What the exercise asks -
Recast the lines of the listing below as a JSON list of strings, one string per line and blank lines omitted. Include only the lines from the one holding "Aggravated Assault, Aggravated" through the end of the listing, inclusive.

Dataset entries -
────────
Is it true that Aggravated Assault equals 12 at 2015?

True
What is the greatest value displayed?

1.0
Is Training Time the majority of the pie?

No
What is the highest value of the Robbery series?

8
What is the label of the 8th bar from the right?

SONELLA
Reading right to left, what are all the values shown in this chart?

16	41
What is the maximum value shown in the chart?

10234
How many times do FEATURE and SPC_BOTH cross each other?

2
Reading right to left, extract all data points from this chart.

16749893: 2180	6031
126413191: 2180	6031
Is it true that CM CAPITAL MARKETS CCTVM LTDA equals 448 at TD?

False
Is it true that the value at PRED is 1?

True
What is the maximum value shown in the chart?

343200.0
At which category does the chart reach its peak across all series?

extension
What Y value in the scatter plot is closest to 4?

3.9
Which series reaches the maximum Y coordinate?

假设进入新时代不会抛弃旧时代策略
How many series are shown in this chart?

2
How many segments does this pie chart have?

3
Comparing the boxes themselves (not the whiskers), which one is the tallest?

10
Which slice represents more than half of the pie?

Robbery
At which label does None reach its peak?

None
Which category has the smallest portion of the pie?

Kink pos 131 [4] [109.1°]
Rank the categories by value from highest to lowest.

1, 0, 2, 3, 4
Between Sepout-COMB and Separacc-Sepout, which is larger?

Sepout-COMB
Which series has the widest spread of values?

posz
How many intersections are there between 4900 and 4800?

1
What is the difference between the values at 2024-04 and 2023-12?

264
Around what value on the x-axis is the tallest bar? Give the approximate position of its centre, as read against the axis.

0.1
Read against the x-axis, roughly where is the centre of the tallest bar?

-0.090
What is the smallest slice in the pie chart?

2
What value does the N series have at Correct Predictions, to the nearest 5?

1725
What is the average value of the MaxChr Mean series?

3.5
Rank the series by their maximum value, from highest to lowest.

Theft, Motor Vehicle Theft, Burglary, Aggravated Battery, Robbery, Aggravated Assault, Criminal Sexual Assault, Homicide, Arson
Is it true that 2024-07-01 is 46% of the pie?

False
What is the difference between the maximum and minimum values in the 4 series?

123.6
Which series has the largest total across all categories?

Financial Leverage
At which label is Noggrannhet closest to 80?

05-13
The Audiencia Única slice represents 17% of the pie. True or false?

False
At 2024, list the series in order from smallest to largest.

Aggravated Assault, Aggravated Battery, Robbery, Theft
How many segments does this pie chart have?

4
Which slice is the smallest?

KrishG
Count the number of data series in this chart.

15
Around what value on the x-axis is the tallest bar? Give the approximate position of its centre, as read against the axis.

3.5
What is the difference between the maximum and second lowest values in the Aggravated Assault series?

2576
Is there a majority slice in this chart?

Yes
────────
Exercise output -
[
  "Aggravated Assault, Aggravated Battery, Robbery, Theft",
  "How many segments does this pie chart have?",
  "4",
  "Which slice is the smallest?",
  "KrishG",
  "Count the number of data series in this chart.",
  "15",
  "Around what value on the x-axis is the tallest bar? Give the approximate position of its centre, as read against the axis.",
  "3.5",
  "What is the difference between the maximum and second lowest values in the Aggravated Assault series?",
  "2576",
  "Is there a majority slice in this chart?",
  "Yes"
]